Tassazione nel regime forfettario: come funziona
Come detto, accanto al regime ordinario troviamo il regime forfettario, introdotto dalla Legge n. 190/2014.
Il regime forfettario è un regime naturale: possono aderire al regime sia le nuove partite IVA, sia chi già operava e rientra nei limiti dei ricavi, che con la Legge di Bilancio 2023 sono stati portati a 85mila euro. Le spese per personale dipendente o lavoro accessorio non possono invece superare il limite di 20mila euro.
Il regime forfettario, come già accennato, è un regime agevolato, che prevede una tassazione a forfait e una contabilità semplificata.
Qualunque tipo di professionista che svolge attività di impresa, arte o professione può accedere al regime forfettario, tranne chi è socio di una società di persone, di un’associazione professionale o di un’impresa familiare e chi controlla società a responsabilità limitata, associazioni di partecipazione che possano essere ricondotte direttamente o indirettamente a quelle svolte come liberi professionisti.

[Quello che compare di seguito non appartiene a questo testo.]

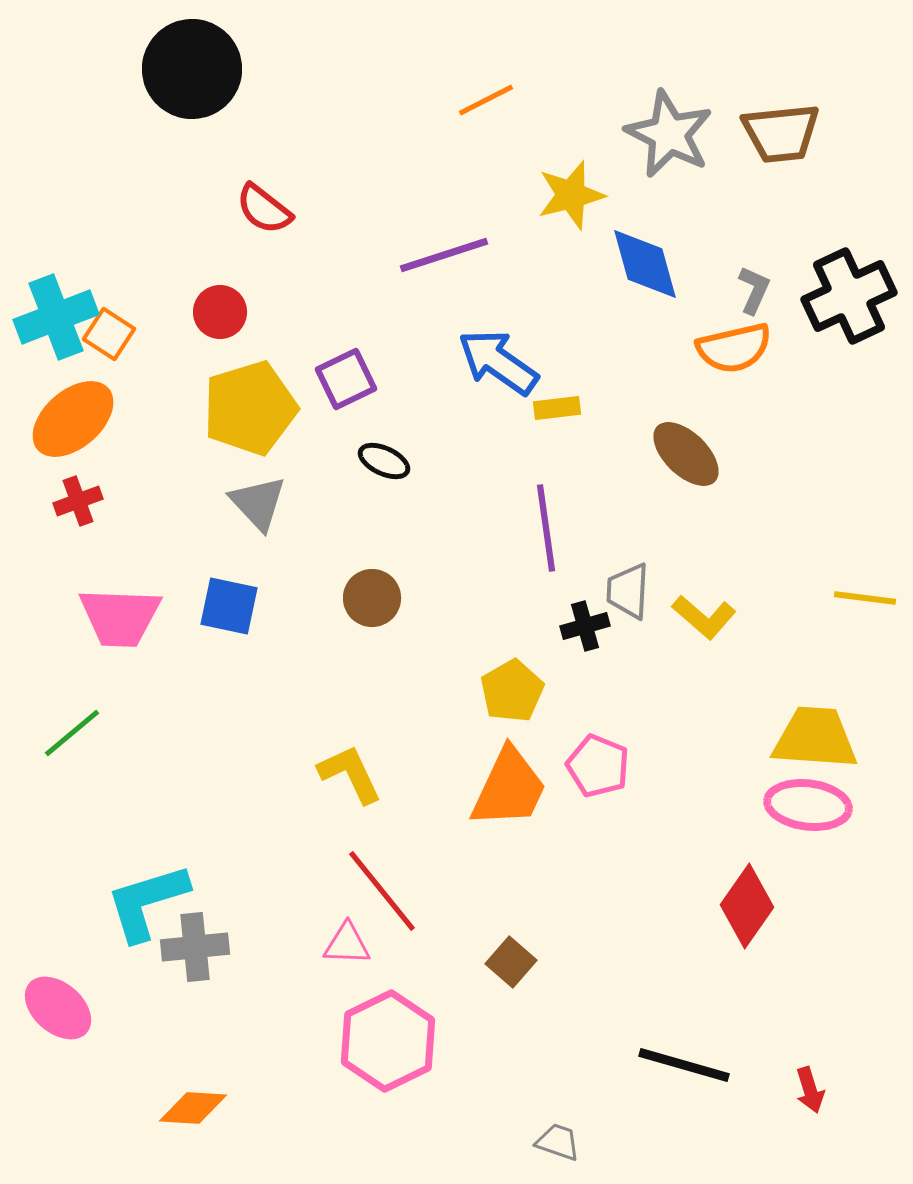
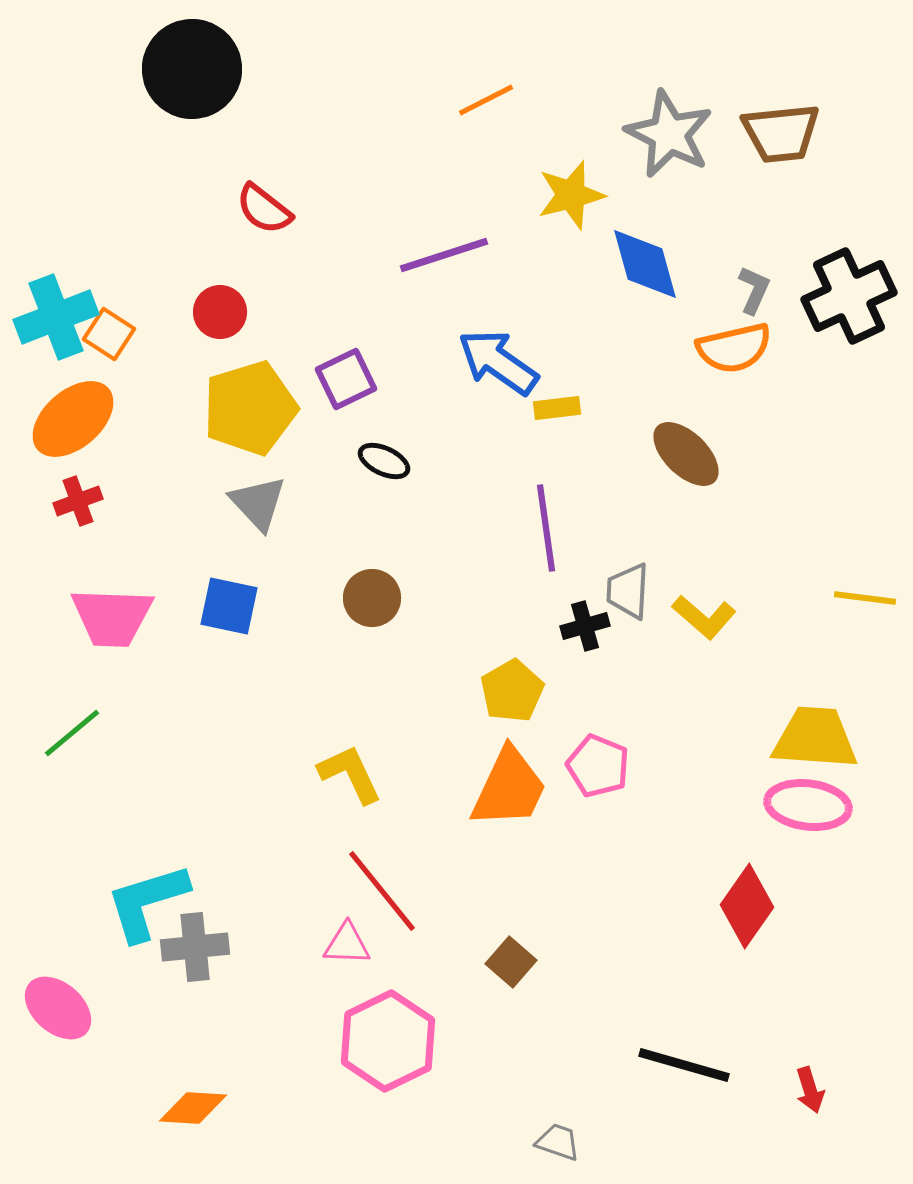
pink trapezoid at (120, 617): moved 8 px left
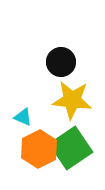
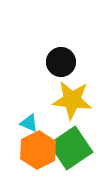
cyan triangle: moved 6 px right, 6 px down
orange hexagon: moved 1 px left, 1 px down
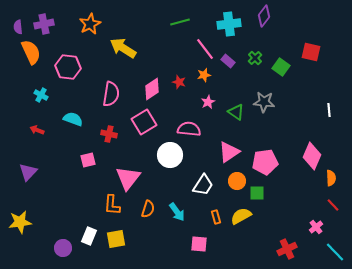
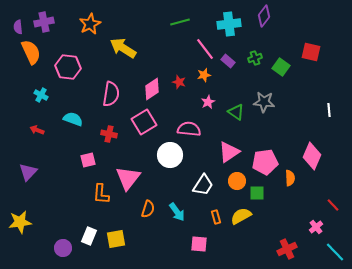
purple cross at (44, 24): moved 2 px up
green cross at (255, 58): rotated 24 degrees clockwise
orange semicircle at (331, 178): moved 41 px left
orange L-shape at (112, 205): moved 11 px left, 11 px up
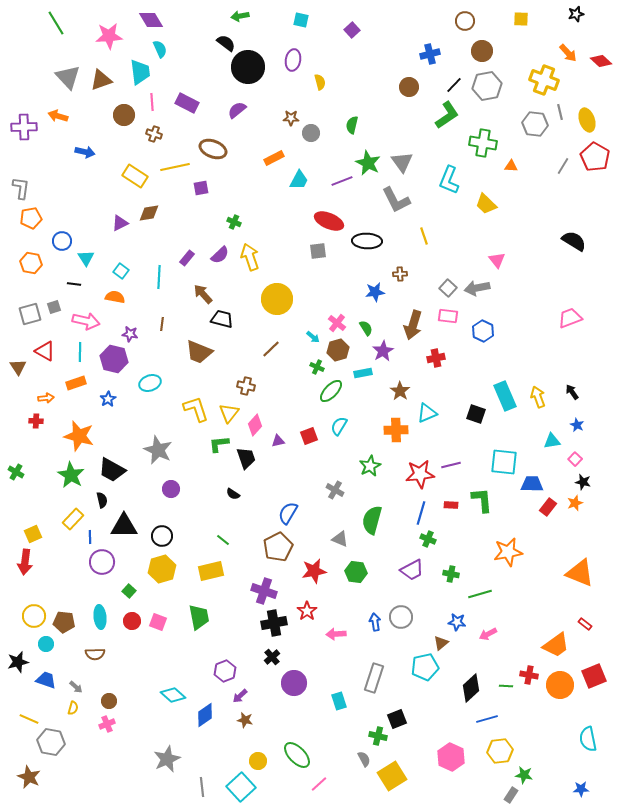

L’imposta a forfait, chiamata anche imposta sostitutiva, sostituisce appunto le imposte sul reddito, le imposte regionali e comunali e l’Irap.
Per calcolare l’imponibile, bisogna sottrarre dal reddito imponibile i contributi previdenziali versati. Il valore ottenuto si moltiplica poi per la percentuale d’imposta pari al 15% (5% se si tratta di nuova attività).
L’imponibile si calcola moltiplicando il coefficiente di redditività del codice ATECO per il reddito lordo.
Il regime forfettario non ha scadenza, ma non bisogna superare gli 85mila euro di ricavi annui: qualora succeda, la Legge di Bilancio stabilisce il passaggio al regime ordinario dall’anno successivo se non si superano i 100mila euro, mentre il passaggio è immediato se si va oltre la soglia di 100mila euro.
Col regime forfettario, infine, non è possibile dedurre le spese.
In conclusione
Il regime ordinario e il regime forfettario prevedono due diversi sistemi di tassazione: a scaglioni il primo, a forfait il secondo. Entrambi hanno vantaggi e svantaggi, ma senza dubbio il regime contabile a forfait è più semplice e meno complesso da gestire, avendo molti meno obblighi; di contro, il regime ordinario, pur avendo più tasse da pagare, permette di dedurre le spese.